Et il faut aussi vite passer sur la poétique de la révolution qui envahit la titraille à droite : la révolution de Macron, la révolution de Luc Ferry. En bla-bla réactionnaire, l’insurrection tournée en révolution est aussi à la mode : signe le plus clair que la forme insurrectionnelle sert à mettre en crise les styles davantage que les perspectives politiques, désormais. Une sorte de régime d’intensité conférée à tous ces textes conservateurs par des politiques éditoriales qui ont senti le vent de l’époque tourner et s’appuie donc à des fins mercantiles à renverser au crédit d’une pensée immobile les impasses du cadre politique présent ainsi que toutes les impuissances à les formaliser qui les caractérisent. On ne met plus le feu qu’en tête de gondoles.
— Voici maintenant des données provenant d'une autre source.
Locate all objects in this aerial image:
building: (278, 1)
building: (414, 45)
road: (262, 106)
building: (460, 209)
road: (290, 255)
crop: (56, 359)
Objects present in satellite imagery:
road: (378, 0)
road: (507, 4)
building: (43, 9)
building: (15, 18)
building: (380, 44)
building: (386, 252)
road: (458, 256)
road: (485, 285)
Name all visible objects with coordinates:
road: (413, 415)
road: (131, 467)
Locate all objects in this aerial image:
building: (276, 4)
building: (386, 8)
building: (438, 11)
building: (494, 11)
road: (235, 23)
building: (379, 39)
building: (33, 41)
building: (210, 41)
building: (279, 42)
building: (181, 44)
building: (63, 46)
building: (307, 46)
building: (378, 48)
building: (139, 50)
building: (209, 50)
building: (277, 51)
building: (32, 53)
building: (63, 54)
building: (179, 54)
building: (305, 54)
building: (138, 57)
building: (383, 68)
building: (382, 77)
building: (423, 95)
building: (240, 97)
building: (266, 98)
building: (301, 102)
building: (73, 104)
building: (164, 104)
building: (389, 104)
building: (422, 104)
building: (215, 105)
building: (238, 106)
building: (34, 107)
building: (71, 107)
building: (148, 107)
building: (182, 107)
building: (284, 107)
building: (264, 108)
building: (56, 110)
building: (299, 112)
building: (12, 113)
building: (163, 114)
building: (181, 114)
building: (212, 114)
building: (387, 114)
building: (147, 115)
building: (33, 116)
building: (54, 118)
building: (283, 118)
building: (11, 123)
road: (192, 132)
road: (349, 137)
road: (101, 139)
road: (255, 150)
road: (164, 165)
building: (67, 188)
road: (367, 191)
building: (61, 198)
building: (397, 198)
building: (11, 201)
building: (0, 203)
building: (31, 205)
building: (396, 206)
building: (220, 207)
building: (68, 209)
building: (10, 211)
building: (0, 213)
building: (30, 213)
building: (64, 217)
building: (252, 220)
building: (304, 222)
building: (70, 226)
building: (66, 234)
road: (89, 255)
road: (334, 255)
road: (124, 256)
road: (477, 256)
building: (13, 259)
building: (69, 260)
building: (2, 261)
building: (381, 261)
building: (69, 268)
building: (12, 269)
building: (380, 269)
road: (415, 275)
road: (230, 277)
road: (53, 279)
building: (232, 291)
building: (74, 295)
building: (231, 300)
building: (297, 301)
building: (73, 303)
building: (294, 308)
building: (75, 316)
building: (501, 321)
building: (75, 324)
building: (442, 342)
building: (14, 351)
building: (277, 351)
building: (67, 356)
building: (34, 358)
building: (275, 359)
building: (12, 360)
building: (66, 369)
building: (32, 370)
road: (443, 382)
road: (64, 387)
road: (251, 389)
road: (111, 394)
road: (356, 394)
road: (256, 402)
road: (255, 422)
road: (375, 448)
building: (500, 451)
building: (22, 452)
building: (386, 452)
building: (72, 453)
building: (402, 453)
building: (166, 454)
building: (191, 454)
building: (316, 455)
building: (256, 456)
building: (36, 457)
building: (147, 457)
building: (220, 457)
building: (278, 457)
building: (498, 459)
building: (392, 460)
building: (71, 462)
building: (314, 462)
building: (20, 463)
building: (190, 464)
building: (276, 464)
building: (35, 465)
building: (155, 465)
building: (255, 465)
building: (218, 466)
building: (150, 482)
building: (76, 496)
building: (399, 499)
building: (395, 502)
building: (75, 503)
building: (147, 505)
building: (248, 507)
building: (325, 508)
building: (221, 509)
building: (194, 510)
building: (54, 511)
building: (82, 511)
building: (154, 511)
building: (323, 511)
De Zola jusqu'à Soulèvements, il y a une sorte de fascination à peindre l'insurrection qui ne paye pas du tout sa dette envers le politique.

Donc, il semblerait que le déplacement du cadre de normalité qui prévaut à toute réflexion politique sur le rapport de pouvoir aujourd’hui, et sur la violence qui lui est inhérente dans le champ politique, ne date pas d’hier et surtout qu’elle envahit le présent en le colonisant depuis une collection infinie d’extérieurs dépolitiqués : extérieurs esthétiques et romanesques, extérieurs réactionnaires, extérieurs archivistiques et nostalgiques. Comme si, à mesure que le champ du réel se rétrécissait, la fabrique des discours et des images insurrectionnelles s’emballait, totalement détachée d’une réflexion concrète sur les moyens de lutte. Le fantasme plutôt que l’acte, la nostalgie plutôt que l’avenir, donc. Notons que dans Une jeunesse allemande, il est reproché à la jeunesse allemande de faire le jeu du nazisme, et plus largement du fascisme, en menant telle qu’elle le fait ses actions militantes : il règne bien une terreur habermassienne au-dessus du champ politique qui, en érigeant en criterium absolu du bon politique la formalisation du débat démocratique dans les institutions ou dans des manifestations très encadrées, empêche, disons, toute improvisation qui ferait que quelque chose, vraiment, dans ce pays, en Allemagne hier, en France aujourd’hui, pourrait advenir : comme avec Syrisa en Grèce, comme avec Podemos en Espagne. Et la série des attentats terroristes qui vient de toucher ou peut-être touche encore le pays renforce cette terreur habermassienne. Ceci explique sans doute l’inflation de l’insurrection comme petite mythologie désactivée du présent. À défaut de tempête possible, tout le monde tente tant bien que mal de surfer sur la vague, voilà ce qui se passe : que ce soit dans le théâtre de la militance, seul terrain d’action possible face à tous les pouvoirs en place, ou au théâtre tout court ou encore dans les musées.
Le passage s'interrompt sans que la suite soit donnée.